ネット上などで偽情報・偽動画などがあふれるようになった今、ファクトチェックの必要性が問われている。そのファクトチェックの世界大会が開かれた。
5つの国と地域から25チーム参加
どれがAIで生成された動画だろうか?
スペインの世界遺産サグラダ・ファミリア周辺を捉えた4つの動画。この動画の中の1つが生成AIで作られた偽物の動画だという。果たして、どれなのか?
こんな問題が出題された世界大会が13日に開かれた。その名も「ユースファクトチェック選手権」だ。
Classroom Adventure
今井善太郎代表(24)
「インターネットを見ると、本当にさまざまな偽情報が拡散していて、こういうのを見抜くスキルみたいなものがもっと知ってもらうためにはと思い、この大会という形にした」
大会には日本をはじめタイ、インドなど5つの国と地域から25チームが参加した。
番組は東京大学に通う大久保拓海さん(20)と山口祐煕さん(20)、そしてアメリカのミネルバ大学に留学している岸田憲明さん(20)の3人が組んだチームTDUに密着した。
「AIによる画像生成みたいなのがすごいなと思っていたので、それを見抜けるなら面白そうだなというのは理由としてはあります」
優勝を目指す3人にどんな問題が立ちはだかったのか?
偽情報・AI画像を見抜け!
間違いが含まれている段落はどれ?
最初の問題は、先月ブラジルで開かれた気候変動対策について話し合う国際会議「COP30」についての記事の中から間違いを含む段落を探すというものだ。
「まず150人以上ちょっと怪しい」
「150人以上の政府首脳などが参加した」という1番の情報が疑わしいと考え、検索サイトで記事を検索。すると、数十カ国の首脳が参加したという記事を発見。それにより、1番が間違いと回答した。
国際会議の公式情報からではなく、検索した記事の情報を信じ間違えてしまった。
出だしはつまずいてしまった3人。だが、ここから徐々に挽回(ばんかい)していく。
航空写真の1枚はAIによって加工されている。どちらが本物で写真家は誰?
この2枚の画像のうち、どちらかがAIで加工されたものだという。一体、どちらが本物なのか?
見極めるには、加工される前の元の画像を探すことがポイントだ。3人は画像検索を使ってたどり着くことができた。
「なんか人間ぽい形の方がリアル。撮ったのは?」
「ピオアンドなんたらだ。Aがリアルで、ピオ。1だよね」
最後の問題 生成AI動画どれ?
そして、最後の問題は生成AIで作られた動画を見つけるというもの。スペインの世界遺産サグラダ・ファミリアの前で撮影した動画、これが1つ目だ。
2つ目はサグラダ・ファミリア全体を撮影したもの。
3つ目は人通りを捉えたもの。
そして4つ目は、車から撮影したサグラダ・ファミリアだ。この中の1つが生成AIが作成した動画だという。
3人が疑ったのは4番の動画だった。
「道路はなさそうでは?サグラダ・ファミリアの前」
サグラダ・ファミリアの周辺画像を見ると、建物の真正面には大きな道路がないことが判明。つまり、これが偽の動画で見事正解!

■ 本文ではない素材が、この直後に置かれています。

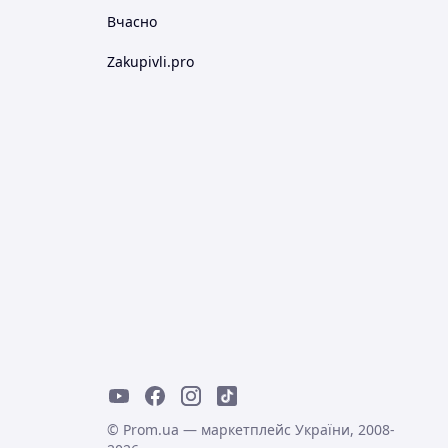
Вчасно
Zakupivli.pro
© Prom.ua — маркетплейс України, 2008-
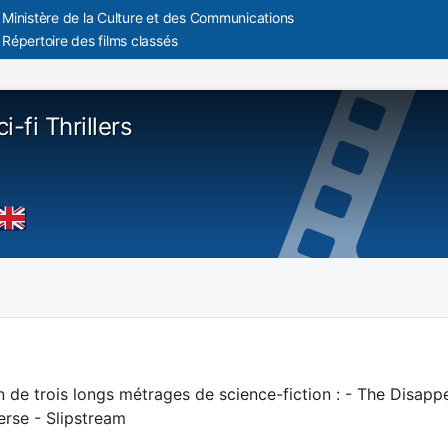
Ministère de la Culture et des Communications
Répertoire des films classés
i-fi Thrillers
 de trois longs métrages de science-fiction : - The Disapp
erse - Slipstream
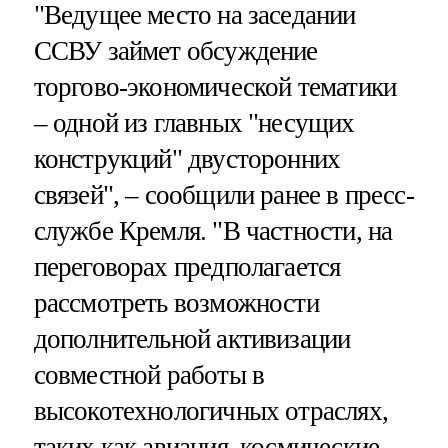
"Ведущее место на заседании
ССВУ займет обсуждение
торгово-экономической тематики
– одной из главных "несущих
конструкций" двусторонних
связей", – сообщили ранее в пресс-
службе Кремля. "В частности, на
переговорах предполагается
рассмотреть возможности
дополнительной активизации
совместной работы в
высокотехнологичных отраслях,
таких как авиация, космические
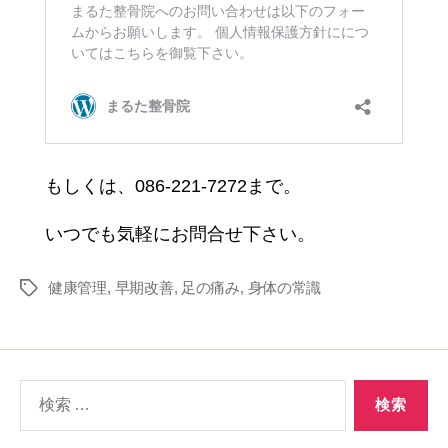
もしくは、086-221-7272まで。
いつでも気軽にお問合せ下さい。
健康管理
,
早期改善
,
足の痛み
,
身体の常識
タ
グ
検
索
対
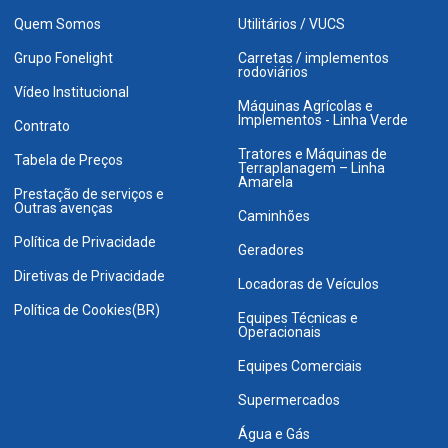
Quem Somos
Utilitários / VUCS
Grupo Fonelight
Carretas / implementos
rodoviários
Vídeo Institucional
Máquinas Agrícolas e
Implementos - Linha Verde
Contrato
Tratores e Máquinas de
Tabela de Preços
Terraplanagem – Linha
Amarela
Prestação de serviços e
Outras avenças
Caminhões
Política de Privacidade
Geradores
Diretivas de Privacidade
Locadoras de Veículos
Política de Cookies(BR)
Equipes Técnicas e
Operacionais
Equipes Comerciais
Supermercados
Água e Gás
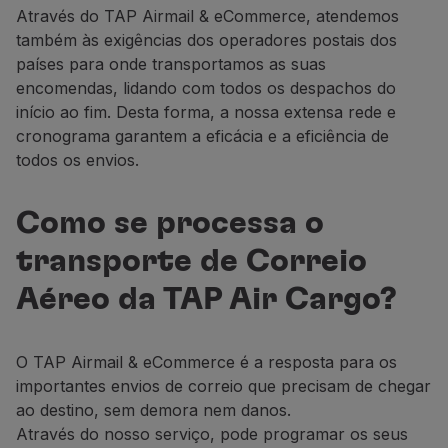
Através do TAP Airmail & eCommerce, atendemos
também às exigências dos operadores postais dos
países para onde transportamos as suas
encomendas, lidando com todos os despachos do
início ao fim. Desta forma, a nossa extensa rede e
cronograma garantem a eficácia e a eficiência de
todos os envios.
Como se processa o
transporte de Correio
Aéreo da TAP Air Cargo?
O TAP Airmail & eCommerce é a resposta para os
importantes envios de correio que precisam de chegar
ao destino, sem demora nem danos.
Através do nosso serviço, pode programar os seus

そして、大会終了。8問中5問正解で結果は5位だった。優勝したのは、日本から参加した別のチームだった。
「悔しいですよ。多分これだろうなというのを仮定していろいろ検索をしていたので、そこで自分の中のバイアスがかかってしまって、結果的にちょっと検索が遅れてしまった。判断を下すのが遅れてしまったというのが、反省してる点であります」
「こういうふうにファクトチェックをするんだよ、というやり方みたいなのを教えていただいたので、これからは情報が本当かなと思ったら、今回の大会に出場した経験で知り得た知識を生かしてファクトチェック、自分でもしていきたいなと思います」
生成AI進化…ダマされない対策は
世の中にあふれる偽情報にだまされないためにはどうすればいいか?
日本ファクトチェックセンターの古田大輔編集長は、「偽情報を見抜く前に、世の中には大量に偽情報があふれているということを意識することが重要。画像や動画、音声があっても本物とは限らないし、自分の価値観に近い情報が事実とも限らない。発信源・根拠・関連情報を確認するクセをつけることが必要だ」という。
また、ファクトチェックの未来について古田さんは、「生成AIの進化は急激で画像や動画は今はまだ細部を見ればディープフェイクかどうかの区別はつくが、いずれプロでも見抜けないレベルに達する。人間の目では見分けるのは不可能なので、2つの方法で検証するしかない」として、「信頼性の高い情報源と比較」することと「技術的にAIなどで検知」する方法になるだろうと分析していた。